Ależ gorąco! Zarówno na dworze, jak i w środku. A jutro będzie jeszcze cieplej; jutro będzie sądny dzień – wyniki egzaminu maturalnego 2010. Od samego rana z radia, telewizji i prasy będziemy mieli do czynienia z zastępami wszelakich ekspertów i „ekspertów”, którzy mają pełne garście świetnych pomysłów, z wprowadzeniem płatnych studiów włącznie.
Matury oczywiście są już od miesiąca sprawdzone, ale CKE musi te wszystkie dane zanalizować, przetrawić, wymalować piękne wykresiki i tabelki, policzyć staniny i jeszcze zastanowić się, jak wyniki zaaplikować opinii publicznej. Ja dochodzę do wniosku, że nie ma to większego znaczenia: i tak, i tak będzie źle. Jeśli pójdzie zbyt dobrze, zaraz będziemy słuchali, jaka to matura prosta, banalna, jaki to poziom niski i jaka ta młodzież niedobra. A jeśli pójdzie źle, będzie „katastrofa narodowa” (ogłoszona pół roku temu przez szowinistów z „Rz”), brak przyszłości, młodzież zła i okropna, niedobra i w ogóle się nie uczy. Jednym słowem czeka nas ciężki dzień; w języku historii literatury nazywa się to „wina tragiczna” – hamartia.
Chciałbym, żeby poszło mi dobrze (a któż by nie chciał), ale nigdy nie można być pewnym wyniku. Chociaż ja w tej chwili nie jestem nawet pewien tego o której godzinie dies irae nastąpi.
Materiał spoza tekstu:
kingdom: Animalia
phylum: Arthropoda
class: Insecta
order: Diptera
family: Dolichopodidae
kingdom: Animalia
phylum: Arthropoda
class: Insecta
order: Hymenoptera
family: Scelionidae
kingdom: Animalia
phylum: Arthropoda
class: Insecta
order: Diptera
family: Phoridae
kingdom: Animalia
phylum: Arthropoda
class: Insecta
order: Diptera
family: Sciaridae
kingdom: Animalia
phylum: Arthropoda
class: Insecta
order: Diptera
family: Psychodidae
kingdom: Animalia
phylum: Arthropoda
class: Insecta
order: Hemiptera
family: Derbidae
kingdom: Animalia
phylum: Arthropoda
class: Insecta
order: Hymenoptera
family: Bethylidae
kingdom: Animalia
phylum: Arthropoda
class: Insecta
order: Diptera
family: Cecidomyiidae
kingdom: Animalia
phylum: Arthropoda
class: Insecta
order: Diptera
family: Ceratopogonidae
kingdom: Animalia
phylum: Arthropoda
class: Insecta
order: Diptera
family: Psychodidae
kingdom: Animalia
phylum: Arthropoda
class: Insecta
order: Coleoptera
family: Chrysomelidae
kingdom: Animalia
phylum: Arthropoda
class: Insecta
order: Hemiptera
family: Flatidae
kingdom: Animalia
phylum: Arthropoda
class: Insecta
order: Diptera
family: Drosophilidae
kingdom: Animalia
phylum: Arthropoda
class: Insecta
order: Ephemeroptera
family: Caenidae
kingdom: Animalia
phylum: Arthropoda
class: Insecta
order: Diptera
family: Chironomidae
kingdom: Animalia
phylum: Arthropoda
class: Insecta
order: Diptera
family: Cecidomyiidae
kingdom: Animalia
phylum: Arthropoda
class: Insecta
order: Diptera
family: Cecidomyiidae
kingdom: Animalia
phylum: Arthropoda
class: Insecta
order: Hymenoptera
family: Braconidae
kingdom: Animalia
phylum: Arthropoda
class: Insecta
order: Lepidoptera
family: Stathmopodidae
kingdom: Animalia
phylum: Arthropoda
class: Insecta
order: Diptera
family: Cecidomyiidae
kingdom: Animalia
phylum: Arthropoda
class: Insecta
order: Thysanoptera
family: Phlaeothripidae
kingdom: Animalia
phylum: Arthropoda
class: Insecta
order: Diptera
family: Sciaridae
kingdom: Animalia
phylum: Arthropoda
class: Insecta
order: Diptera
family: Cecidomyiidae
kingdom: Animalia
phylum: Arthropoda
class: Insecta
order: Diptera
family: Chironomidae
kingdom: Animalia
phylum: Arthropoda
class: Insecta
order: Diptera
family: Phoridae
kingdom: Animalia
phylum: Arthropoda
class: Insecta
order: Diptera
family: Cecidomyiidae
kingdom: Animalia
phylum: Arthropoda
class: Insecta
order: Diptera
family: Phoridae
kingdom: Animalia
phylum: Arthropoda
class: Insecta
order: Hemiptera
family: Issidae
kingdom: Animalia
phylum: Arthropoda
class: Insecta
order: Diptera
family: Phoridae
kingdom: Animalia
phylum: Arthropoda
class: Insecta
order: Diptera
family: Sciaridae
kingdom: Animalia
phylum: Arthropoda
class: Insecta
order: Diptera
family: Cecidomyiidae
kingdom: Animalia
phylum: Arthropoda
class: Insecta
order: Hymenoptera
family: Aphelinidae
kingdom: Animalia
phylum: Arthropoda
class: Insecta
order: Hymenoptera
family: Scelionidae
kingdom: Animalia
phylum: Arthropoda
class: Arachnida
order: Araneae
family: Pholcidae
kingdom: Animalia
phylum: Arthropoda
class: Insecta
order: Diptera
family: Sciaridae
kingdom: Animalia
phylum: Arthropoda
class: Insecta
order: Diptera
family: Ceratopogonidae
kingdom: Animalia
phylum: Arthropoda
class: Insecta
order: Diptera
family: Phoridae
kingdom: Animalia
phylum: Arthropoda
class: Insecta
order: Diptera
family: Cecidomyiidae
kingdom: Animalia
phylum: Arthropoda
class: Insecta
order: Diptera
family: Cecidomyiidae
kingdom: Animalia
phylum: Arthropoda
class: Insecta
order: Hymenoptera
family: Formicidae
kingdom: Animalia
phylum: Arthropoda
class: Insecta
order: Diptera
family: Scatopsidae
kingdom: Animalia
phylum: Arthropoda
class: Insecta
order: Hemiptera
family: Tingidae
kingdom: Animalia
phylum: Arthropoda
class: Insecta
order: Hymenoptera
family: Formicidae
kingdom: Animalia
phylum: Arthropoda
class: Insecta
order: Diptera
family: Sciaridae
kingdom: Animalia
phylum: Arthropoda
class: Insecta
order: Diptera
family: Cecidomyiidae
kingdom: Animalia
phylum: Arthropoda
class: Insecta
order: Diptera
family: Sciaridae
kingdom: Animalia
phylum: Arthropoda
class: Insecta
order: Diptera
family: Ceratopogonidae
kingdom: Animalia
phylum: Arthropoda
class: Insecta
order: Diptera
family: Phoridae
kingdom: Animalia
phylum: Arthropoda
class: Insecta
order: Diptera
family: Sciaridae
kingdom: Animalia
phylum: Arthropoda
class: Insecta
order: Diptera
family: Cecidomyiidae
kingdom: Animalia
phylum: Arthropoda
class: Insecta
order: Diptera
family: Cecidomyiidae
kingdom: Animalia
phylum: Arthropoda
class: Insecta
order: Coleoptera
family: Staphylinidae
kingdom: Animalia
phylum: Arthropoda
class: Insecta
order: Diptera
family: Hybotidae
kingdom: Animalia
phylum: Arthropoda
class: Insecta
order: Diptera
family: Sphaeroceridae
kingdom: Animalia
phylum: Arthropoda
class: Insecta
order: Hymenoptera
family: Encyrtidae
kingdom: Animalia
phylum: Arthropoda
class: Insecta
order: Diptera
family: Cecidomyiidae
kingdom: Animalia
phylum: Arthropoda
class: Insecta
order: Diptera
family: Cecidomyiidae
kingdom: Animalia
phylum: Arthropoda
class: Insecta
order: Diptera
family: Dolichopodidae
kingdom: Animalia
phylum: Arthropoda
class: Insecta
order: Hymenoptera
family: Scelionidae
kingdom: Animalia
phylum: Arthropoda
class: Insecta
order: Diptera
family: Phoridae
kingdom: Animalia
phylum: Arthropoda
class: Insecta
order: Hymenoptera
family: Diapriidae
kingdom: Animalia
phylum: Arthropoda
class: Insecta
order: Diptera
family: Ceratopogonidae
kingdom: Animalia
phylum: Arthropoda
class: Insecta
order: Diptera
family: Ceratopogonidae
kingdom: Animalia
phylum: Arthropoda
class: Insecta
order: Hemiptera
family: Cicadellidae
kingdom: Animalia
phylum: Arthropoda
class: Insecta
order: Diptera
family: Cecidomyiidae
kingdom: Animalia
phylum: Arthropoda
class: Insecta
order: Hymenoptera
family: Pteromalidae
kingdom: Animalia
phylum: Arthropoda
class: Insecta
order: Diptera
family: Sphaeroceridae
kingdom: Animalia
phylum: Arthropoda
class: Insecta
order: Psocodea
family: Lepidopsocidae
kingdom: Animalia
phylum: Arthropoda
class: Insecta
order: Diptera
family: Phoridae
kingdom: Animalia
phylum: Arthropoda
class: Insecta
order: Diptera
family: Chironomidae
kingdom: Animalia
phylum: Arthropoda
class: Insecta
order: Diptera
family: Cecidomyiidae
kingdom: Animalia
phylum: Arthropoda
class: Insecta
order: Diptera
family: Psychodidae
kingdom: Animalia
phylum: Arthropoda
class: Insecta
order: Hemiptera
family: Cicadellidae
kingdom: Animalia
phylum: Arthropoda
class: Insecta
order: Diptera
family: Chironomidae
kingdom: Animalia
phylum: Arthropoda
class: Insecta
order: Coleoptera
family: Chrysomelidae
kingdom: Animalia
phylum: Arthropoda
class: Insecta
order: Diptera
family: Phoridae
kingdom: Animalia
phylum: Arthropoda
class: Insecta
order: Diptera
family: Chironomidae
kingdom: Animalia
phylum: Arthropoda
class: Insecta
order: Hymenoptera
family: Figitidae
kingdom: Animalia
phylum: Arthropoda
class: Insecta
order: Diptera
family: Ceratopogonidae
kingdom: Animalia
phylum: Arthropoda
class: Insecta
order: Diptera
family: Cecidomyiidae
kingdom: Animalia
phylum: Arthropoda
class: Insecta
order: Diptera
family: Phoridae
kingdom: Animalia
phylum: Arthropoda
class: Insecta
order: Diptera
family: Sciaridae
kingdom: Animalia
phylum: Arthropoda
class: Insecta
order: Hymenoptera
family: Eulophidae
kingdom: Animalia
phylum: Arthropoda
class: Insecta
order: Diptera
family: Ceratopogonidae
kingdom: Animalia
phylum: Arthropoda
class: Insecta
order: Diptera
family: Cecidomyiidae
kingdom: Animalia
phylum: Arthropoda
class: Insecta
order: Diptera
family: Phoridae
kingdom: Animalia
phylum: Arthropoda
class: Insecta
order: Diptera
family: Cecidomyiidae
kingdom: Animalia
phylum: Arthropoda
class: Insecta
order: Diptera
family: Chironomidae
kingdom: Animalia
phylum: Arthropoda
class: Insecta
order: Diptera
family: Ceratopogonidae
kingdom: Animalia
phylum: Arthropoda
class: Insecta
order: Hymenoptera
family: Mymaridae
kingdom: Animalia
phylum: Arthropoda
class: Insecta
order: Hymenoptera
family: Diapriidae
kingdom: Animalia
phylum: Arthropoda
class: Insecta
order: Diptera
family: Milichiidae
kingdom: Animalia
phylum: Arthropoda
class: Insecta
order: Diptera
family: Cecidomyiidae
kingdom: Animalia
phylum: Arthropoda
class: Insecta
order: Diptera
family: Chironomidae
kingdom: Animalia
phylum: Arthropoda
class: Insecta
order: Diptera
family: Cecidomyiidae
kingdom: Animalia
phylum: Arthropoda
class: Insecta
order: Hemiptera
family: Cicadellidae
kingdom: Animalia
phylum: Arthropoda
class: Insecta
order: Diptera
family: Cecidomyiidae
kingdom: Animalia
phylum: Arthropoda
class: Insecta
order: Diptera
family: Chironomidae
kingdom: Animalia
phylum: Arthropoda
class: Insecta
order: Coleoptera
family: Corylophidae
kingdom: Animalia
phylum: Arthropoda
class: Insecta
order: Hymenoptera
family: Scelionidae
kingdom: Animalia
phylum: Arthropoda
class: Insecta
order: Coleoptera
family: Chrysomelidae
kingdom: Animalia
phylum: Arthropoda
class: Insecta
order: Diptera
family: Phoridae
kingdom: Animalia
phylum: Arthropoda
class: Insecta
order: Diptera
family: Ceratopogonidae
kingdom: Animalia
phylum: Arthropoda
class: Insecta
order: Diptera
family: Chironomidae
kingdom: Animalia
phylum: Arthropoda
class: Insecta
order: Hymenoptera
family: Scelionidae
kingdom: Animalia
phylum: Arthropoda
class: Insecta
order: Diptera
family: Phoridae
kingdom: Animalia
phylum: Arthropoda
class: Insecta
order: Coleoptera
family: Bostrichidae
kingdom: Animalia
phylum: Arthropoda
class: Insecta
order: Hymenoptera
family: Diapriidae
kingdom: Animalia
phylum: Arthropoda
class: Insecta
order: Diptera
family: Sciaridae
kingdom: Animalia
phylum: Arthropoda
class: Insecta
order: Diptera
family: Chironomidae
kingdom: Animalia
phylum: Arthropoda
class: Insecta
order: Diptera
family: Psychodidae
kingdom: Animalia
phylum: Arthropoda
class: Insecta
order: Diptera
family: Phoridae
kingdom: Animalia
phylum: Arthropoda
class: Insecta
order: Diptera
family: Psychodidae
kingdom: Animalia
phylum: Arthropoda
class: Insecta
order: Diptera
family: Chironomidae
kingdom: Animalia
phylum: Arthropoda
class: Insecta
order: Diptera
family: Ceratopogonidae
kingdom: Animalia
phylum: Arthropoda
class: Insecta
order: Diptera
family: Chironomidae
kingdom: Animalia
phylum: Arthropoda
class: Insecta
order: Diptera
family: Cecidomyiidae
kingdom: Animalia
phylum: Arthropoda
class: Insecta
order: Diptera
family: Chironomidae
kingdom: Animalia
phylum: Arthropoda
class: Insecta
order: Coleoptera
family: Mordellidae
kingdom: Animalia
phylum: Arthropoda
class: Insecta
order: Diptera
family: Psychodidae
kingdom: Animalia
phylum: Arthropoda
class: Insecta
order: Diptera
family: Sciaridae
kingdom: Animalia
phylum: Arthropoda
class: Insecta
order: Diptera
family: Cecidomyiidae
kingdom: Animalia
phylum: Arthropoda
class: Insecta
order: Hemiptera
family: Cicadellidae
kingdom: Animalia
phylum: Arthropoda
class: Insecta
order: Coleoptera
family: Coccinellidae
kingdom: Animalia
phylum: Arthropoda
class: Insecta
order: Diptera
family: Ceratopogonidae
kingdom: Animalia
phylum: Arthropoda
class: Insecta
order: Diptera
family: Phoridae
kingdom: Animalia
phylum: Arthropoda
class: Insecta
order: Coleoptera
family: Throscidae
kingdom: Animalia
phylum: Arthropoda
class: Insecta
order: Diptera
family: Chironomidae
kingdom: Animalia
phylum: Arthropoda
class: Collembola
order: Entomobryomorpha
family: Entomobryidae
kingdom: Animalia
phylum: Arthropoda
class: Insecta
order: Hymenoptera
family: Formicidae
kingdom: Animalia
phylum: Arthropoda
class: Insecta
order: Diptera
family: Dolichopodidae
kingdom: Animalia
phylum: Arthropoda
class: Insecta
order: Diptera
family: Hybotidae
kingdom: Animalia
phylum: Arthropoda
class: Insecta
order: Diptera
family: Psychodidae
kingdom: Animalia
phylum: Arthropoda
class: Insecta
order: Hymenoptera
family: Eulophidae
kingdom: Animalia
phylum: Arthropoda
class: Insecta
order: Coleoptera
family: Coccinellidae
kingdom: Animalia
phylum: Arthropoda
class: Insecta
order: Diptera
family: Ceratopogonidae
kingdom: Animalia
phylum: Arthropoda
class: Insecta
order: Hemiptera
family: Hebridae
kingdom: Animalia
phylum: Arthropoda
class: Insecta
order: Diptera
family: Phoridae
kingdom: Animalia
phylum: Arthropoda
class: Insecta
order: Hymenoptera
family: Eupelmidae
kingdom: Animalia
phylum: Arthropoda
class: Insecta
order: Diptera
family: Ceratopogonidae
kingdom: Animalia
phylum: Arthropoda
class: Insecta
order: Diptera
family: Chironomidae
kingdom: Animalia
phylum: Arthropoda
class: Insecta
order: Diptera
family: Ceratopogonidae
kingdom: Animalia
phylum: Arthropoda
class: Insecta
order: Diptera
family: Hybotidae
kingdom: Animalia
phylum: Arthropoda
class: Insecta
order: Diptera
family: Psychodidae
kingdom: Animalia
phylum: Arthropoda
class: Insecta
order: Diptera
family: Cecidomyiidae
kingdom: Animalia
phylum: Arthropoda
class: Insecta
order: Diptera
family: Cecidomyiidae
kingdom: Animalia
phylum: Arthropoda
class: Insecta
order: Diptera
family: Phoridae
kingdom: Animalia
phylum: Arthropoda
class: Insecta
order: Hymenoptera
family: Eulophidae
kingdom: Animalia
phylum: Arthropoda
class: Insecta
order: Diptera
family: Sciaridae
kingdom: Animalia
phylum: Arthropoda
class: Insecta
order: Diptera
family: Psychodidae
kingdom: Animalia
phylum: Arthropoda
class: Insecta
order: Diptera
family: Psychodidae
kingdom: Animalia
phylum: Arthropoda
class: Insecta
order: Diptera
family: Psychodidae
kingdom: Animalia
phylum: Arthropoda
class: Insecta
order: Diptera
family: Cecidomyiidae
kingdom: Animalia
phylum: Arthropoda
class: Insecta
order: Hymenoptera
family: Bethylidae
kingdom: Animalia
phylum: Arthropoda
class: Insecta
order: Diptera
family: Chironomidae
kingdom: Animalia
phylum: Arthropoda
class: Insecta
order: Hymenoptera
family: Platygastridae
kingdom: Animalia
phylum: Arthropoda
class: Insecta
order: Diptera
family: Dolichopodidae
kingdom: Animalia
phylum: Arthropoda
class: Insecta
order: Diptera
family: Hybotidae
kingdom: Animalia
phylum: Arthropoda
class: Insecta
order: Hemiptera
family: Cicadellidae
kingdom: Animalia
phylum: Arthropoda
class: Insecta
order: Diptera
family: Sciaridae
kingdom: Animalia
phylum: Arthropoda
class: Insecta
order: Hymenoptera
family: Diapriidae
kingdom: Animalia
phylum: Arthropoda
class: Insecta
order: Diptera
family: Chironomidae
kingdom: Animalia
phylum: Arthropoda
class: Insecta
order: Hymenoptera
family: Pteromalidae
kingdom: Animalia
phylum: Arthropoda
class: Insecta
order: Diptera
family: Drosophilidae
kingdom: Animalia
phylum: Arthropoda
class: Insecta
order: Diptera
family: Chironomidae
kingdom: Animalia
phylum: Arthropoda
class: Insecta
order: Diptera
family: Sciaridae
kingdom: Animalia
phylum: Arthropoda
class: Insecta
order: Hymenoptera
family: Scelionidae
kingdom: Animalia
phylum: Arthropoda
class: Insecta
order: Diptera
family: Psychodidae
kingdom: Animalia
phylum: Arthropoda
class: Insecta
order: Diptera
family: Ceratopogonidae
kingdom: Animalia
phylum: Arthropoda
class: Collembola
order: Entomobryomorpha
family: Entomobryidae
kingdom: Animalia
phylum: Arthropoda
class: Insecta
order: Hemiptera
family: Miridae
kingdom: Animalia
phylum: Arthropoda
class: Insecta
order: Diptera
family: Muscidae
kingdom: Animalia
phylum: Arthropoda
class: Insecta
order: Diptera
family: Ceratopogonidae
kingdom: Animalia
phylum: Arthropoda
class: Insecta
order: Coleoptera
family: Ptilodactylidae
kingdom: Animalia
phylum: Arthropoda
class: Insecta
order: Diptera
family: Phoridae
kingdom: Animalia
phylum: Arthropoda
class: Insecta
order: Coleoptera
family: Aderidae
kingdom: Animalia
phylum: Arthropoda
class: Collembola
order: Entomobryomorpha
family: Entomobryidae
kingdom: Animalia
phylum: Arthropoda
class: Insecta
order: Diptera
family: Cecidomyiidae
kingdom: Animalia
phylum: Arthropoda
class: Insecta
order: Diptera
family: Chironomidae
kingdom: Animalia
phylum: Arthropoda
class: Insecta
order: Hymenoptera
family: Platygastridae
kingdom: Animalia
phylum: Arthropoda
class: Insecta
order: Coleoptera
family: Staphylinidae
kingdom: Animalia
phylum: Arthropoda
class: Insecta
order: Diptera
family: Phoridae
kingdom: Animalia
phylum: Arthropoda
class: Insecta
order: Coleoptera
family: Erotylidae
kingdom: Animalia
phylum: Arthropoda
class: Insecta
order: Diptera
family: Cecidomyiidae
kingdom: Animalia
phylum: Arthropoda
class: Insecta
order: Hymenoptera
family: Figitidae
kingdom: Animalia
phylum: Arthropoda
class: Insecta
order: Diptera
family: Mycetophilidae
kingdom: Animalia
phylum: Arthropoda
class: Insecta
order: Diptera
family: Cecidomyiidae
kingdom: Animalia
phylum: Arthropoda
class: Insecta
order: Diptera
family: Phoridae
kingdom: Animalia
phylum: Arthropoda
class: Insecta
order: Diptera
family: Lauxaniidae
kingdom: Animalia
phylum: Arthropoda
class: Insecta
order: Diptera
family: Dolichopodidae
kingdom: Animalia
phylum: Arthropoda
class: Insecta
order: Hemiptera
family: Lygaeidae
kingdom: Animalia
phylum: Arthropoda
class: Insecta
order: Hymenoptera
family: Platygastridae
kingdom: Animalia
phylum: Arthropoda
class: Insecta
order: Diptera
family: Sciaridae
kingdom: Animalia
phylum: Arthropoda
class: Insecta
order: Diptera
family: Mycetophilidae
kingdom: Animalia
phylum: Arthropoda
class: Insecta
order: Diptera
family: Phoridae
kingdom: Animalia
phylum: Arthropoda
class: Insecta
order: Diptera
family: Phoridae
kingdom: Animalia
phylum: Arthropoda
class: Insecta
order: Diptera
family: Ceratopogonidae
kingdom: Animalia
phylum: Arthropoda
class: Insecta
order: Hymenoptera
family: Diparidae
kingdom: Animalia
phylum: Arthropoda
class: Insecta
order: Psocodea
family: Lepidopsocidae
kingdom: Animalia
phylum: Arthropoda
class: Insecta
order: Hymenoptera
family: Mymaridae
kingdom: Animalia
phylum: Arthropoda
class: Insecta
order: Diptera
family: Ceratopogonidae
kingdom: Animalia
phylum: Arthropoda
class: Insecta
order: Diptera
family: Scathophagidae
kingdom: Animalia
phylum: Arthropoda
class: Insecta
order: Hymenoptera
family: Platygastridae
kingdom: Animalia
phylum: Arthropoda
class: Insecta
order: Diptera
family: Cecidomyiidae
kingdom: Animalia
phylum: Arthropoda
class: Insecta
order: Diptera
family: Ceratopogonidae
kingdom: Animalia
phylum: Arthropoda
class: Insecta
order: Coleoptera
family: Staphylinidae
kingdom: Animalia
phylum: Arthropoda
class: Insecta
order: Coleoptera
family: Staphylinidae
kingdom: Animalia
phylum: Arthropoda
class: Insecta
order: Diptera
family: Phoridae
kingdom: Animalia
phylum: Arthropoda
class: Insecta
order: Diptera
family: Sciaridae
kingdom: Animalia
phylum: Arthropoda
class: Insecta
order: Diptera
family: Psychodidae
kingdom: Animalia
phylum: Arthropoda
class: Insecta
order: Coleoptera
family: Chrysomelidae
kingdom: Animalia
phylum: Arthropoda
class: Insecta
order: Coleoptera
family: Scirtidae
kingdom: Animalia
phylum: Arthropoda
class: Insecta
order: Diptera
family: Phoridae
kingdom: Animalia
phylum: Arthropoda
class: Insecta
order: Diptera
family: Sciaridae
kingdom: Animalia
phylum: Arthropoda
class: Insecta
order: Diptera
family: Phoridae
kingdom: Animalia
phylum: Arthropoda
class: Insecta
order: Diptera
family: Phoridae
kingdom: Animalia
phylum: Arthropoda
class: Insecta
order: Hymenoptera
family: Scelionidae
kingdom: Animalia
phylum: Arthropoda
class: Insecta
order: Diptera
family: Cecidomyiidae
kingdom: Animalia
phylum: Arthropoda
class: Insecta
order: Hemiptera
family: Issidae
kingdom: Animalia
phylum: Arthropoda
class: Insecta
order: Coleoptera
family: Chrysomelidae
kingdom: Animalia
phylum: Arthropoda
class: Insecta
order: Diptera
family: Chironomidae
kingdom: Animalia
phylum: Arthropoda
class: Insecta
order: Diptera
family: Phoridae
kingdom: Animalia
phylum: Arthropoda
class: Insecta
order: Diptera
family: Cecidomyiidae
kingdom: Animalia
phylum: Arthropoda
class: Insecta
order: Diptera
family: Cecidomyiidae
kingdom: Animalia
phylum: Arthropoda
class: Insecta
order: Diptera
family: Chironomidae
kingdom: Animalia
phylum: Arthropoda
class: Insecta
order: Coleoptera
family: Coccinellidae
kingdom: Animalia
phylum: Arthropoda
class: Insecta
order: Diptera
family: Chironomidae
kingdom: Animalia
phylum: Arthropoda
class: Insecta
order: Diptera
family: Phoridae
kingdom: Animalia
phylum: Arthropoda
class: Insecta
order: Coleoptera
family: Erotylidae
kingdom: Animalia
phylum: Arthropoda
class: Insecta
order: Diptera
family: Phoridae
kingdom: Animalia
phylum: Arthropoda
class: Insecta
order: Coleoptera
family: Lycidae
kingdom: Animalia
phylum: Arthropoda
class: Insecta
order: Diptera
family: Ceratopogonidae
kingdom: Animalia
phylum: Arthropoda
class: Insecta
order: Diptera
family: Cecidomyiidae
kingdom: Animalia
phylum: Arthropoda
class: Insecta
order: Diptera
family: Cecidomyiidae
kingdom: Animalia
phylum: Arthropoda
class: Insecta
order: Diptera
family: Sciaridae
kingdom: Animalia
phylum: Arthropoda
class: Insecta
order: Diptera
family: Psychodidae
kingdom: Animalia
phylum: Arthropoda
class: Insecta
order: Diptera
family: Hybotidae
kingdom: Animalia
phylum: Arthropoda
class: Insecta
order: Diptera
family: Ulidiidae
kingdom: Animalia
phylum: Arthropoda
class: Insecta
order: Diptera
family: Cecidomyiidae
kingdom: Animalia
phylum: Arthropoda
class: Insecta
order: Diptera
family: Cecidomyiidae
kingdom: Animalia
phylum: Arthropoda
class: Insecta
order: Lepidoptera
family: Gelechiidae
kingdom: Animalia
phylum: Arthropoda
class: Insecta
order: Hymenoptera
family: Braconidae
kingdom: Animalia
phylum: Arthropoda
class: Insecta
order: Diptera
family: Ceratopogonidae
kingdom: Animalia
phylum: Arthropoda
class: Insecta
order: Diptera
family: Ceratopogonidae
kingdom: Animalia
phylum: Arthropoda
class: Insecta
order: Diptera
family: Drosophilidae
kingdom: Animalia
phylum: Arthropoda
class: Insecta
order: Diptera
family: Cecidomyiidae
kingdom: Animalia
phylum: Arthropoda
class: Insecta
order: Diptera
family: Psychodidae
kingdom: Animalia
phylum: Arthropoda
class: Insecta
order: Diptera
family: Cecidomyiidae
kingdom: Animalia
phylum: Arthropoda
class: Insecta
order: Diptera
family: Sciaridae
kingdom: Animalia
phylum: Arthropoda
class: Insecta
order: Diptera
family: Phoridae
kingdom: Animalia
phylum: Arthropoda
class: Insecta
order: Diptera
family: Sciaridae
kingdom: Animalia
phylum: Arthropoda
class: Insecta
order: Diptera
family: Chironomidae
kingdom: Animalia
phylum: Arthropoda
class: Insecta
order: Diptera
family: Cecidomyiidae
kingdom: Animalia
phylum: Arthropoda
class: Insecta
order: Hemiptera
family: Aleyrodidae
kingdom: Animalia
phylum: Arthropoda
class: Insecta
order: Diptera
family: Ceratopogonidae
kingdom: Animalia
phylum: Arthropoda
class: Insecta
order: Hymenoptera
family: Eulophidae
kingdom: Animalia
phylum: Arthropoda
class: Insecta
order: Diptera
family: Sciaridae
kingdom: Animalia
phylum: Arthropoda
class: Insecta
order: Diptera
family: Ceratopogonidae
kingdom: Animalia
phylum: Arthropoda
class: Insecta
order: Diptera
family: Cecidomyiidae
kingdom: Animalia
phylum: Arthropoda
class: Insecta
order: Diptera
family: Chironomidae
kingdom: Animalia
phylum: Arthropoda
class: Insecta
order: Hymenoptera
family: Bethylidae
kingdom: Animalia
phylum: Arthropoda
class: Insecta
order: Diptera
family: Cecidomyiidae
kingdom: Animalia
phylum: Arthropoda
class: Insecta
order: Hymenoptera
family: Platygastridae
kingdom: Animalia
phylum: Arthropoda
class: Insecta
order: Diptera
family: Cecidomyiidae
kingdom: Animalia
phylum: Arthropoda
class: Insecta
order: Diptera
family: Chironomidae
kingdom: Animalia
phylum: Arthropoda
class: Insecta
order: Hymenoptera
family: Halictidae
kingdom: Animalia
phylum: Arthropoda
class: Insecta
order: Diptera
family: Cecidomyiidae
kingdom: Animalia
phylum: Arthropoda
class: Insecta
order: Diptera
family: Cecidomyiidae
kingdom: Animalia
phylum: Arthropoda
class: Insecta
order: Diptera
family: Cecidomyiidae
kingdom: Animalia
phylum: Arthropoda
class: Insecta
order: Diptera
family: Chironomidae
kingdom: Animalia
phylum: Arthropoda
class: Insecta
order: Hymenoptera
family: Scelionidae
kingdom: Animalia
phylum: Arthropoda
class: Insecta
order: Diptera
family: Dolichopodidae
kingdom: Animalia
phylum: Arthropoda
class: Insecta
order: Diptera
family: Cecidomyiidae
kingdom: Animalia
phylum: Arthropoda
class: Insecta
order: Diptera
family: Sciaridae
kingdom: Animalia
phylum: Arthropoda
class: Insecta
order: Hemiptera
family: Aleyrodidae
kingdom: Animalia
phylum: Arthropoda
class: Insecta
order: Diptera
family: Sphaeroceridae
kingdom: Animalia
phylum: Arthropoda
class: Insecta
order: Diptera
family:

A poza tym byłem dzisiaj po raz pierwszy na wycieczce rowerowej w Gołuchowie.
Dopisane po chwilce
A oto, jakie rewelacje dot. niedzielnych wyborów, głosi ojciec i dyrektor w jednym jedynej słusznej stacji, przywódca kościoła toruńsko-katolickiego:
- Pamiętajcie, najbliższa niedziela jest bardzo ważna. I wszyscy ludzie, także na tych terenach powodziowych, kochani musimy się zmobilizować, bo to jest walka o Polskę! – wzywał redemptorysta. – Wszystkie wioski, zmobilizować się. Niech nam i ta powódź wiele powie ostatnia, i niech nam powie ta tragedia narodowa pod lasem katyńskim ostatnio. Zobaczcie, kto to zrobił, kto do tego doprowadził.
(cyt. za Głos Rydzyka)
Czegoś tak obrzydliwego chyba jeszcze tam nie było.
Można więc dodać, że sądny dzień będzie także w nadchodzącą niedzielę, w dzień wyborów prezydenckich.